Des mètres de tissus déroulés au sol dans la rue du Préfet Erignac barrée par les forces de l’ordre.
La musique et le grand barnum de la CGT était là mais le cœur n’y était déjà plus pour les quelques ex-salariés de l’entreprise Sotap-Carol dont la cessation d’activité a été prononcée lundi au tribunal de Commerce.
Après des mois de lutte, entre espérances et faux-espoirs, entre blocages, tractages et occupations d’usines, ils attendaient beaucoup de cette table ronde avec Salvador Pérez, préfet de l’Ariège et ses services.
Philippe Kerner, représentant du personnel, évoquait encore hier «les moyens extraordinaires qui doivent être mis en place pour l’accompagnement des salariés»
Ce matin malgré le bruit et la musique, les visages étaient fermés. Francis à l’instar de ses camarades faisait les cent pas devant la préfecture en attendant que la délégation ressorte de cette table ronde avec du neuf.
«Je suis rentré à la Sotap à l’âge de 17 ans et demi, exactement le 9 juin 1980, je venais tout juste de terminer mes études de comptabilité. Je suis passé par de nombreuses étapes au sein de l’entreprises jusqu’à aujourd’hui où l’on est dans la rue ou pas loin»
Quand on lui demande ce qu’il attend de cette réunion, il est clair: «j’attends que notre travail soit reconnu financièrement. Je suis conscient que l’après Sotap sera difficile car la page du textile est tournée en Pays d’Olmes. C’est d’autant plus difficile pour nous d’ouvrir les yeux car le textile c’était notre seul univers»
Après près de deux heure d’entretien, Didier Mézin de l’UD CGT et Philippe Kerner ont pris la parole, reconnaissant qu’il n’y aurait pas les moyens exceptionnels espérés, ni la cellule de reclassement tant attendue, seulement un CSP (contrat de sécurisation professionnelle) renforcé et une commission de suivi, de pilotage où les représentants du personnel et des syndicats seront représentés.
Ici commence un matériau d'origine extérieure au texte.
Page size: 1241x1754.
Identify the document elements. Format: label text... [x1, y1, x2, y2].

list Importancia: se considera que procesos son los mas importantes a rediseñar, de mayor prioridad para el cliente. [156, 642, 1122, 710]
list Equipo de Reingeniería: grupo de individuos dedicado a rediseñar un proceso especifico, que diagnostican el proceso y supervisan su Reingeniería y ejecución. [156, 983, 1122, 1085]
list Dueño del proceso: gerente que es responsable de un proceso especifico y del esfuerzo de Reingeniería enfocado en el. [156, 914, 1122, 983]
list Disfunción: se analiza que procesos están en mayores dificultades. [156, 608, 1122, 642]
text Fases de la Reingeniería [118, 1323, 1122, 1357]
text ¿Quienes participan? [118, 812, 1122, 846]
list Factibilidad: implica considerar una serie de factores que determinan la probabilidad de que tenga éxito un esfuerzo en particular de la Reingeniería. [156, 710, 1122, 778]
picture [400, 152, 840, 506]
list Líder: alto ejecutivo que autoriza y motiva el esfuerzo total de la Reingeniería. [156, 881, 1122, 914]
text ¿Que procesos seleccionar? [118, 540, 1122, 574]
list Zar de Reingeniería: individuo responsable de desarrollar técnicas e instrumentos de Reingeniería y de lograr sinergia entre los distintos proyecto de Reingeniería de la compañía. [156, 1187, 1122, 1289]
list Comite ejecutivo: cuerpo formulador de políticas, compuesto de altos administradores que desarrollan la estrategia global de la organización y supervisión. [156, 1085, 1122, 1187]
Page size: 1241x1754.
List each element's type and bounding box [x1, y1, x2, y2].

En aparté et face à la frustration suscitée par leurs annonces, ils ont avoué que le compte n’y était pas, ils comptent sur les élus et notamment sur Jean-Pierre Bel pour trouver une enveloppe supplémentaire: «il doit nous rencontrer ce week-end !»
Pour Didier Mézin, «il n’y a pas de quoi sauter au plafond mais ce n’est pas complètement négatif»
«Le préfet a fait son job, il a donné le maximum avec les aides de l’Etat au niveau de l’accompagnement […] dans le cadre du CSP les dossiers seront examinés au cas par cas mais il faut interpeller les élus au plus vite car nous ne souhaitons pas en rester là. Une AG aura lieu tout à l’heure à l’usine et on prendra ensemble les décisions» conclut Philippe Kernel.